Sunday, September 5, 2010

Italian Book Talks About PR Disaster Relating to Vatican Handling Of Oakland Priest That Was A Sex Abuser.

John Allen has a review of a good book from Italy that is reviewing the PR problems of Pope Benedict's Papacy. See 'Attack on Ratzinger': Italian book assesses Benedict's papacy.

Like him I am very much hoping this comes out in English.

I disagree a tad with Allen on somethings. It is not apparent to me that things would be a whole lot better even 21st Century PR and media safeguards were put into place. In the end we have seen how the media and what Allen in a very interesting discussion calls the "crisis capitalists"do to people in all walks of life even with the best PR.

Before I get to the sex abuse case I note the authors of the book talk about one of these as a crisis.
That is the "Criticism from the Catholic right of Benedict's social encyclical Caritas in Veritate".

Was there really a lot of criticism from the Catholic right on Caritas in Veritate? It seems to me that places such as the Action Institute were in fill fledged promotion and defense of it.

Now it is true that Novak and Weigel had some criticisms of it but those seemed rather fleeting and they did not appear to me to do sustained criticism. While I recognize their importance in the Catholic "right" they are not the sole people on it.

Moving on to the sex abuse case regarding the priest in Oakland and Pope Benedict's involvement in it. Allen mentions this as one of the PR DISASTER revelations he list that are found in the book:

One more nugget: Tornielli and Rodari cite Fr. Marco Valerio Fabbri of Rome's Opus Dei-run University of Santa Croce on the case of Stephen Kiesle, a former Oakland priest and convicted abuser. A 1985 letter from then-Cardinal Joseph Ratzinger to the bishop in Oakland at the time, saying that Kiesle's case should go slow "for the good of the universal church," has been widely touted as proof of the pope's ambivalent record on the sexual abuse crisis.

Fabbri, however, says that interpretation rests on a misreading of Ratzinger's 1985 letter, which was issued in Latin. The letter speaks of "dispensation," Fabbri says, not expulsion from the clerical state. The issue in the letter was not, therefore, whether Kiesle should be defrocked, but whether he should be released from his obligation of celibacy.

Under canon law, the two things don't automatically go together. Canon 291 states: "Loss of the clerical state does not entail a dispensation from the obligation of celibacy, which only the Roman Pontiff grants." The logic, according to Fabbri, is clear. If a priest's obligation of celibacy automatically ended with laicization, then being laicized under penal law would ipso facto mean freedom to marry in the church. In other words, it would amount to a reward for committing a crime.

The bottom line, Fabbri says, is that by refusing to grant such a dispensation right away in the Kiesle case, Ratzinger was actually being tough with an abuser, not lax.

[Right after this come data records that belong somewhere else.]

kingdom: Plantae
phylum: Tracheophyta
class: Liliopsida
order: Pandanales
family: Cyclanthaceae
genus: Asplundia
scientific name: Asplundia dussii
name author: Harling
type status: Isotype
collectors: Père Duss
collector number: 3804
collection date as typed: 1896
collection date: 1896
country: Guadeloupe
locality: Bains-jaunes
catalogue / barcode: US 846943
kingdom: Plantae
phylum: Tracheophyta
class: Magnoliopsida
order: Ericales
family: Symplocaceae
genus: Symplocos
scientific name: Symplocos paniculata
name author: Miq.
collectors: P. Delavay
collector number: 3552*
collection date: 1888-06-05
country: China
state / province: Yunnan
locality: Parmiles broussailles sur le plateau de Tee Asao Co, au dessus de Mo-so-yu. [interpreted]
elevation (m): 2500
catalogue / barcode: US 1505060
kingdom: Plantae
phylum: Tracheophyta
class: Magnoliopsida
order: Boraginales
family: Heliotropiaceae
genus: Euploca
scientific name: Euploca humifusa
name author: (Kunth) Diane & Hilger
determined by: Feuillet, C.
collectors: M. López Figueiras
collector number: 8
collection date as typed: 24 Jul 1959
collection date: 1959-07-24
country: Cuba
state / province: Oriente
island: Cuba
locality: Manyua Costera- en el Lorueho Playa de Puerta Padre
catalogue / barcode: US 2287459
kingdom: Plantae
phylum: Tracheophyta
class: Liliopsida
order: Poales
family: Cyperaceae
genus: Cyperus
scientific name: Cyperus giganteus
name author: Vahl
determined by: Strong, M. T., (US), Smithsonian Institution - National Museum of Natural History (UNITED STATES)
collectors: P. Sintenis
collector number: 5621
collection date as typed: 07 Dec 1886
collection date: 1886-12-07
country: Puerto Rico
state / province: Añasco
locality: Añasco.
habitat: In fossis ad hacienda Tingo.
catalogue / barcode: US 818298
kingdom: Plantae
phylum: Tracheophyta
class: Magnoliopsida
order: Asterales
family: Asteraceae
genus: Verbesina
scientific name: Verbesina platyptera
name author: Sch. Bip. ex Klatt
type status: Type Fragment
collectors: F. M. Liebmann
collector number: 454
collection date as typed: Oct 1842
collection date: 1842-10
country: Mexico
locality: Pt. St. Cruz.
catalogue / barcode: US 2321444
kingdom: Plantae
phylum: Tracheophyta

The obvious question this begs: If that's true -- and it certainly seems a compelling explanation -- why didn't we hear about it right out of the gate from somebody authoritative? Why does this sort of thing always seem to be a day late and a dollar short?.

I am not sure if Allen does not recall this but this explanation of the Pope's thinking and those words "for the good of the Universal Church" came out pretty quick. It came from priests and observers from various political theological branches of the Catholic Church who had the expertise to know what was really go on here.

But Allen is correct no one at the Vatican was that blunt talking on it. Instead you had spokespeople talk a sort of Canon Law Legalese that while correct the media could not understand.

While I cannot know what Benedict was thinking at the time it seems perfectly reasonable to assume that he had no idea why he should approach John Paul the II to move a child abuser of all people to the front of the line so he could get married!!

Media reports was lauding the local Bishop at the time who was demanding this happen because since he had not been technically moved to the LAY STATE under Canon law the media would still call him a Catholic Priest.

Well perhaps the Bishop was correct but the irony of this is that might making the right PR move you are actually perhaps making the wrong moral move.

Regardless if such an explanation had come out RIGHT away FROM THE TOP well Pope Benedict would have looked pretty good. That is a rather misleading press attack on Benedict would have backfired. Instead it was up to the locals that knew of these matters to depend on the media to give them a voice to clear this up. That did not happen.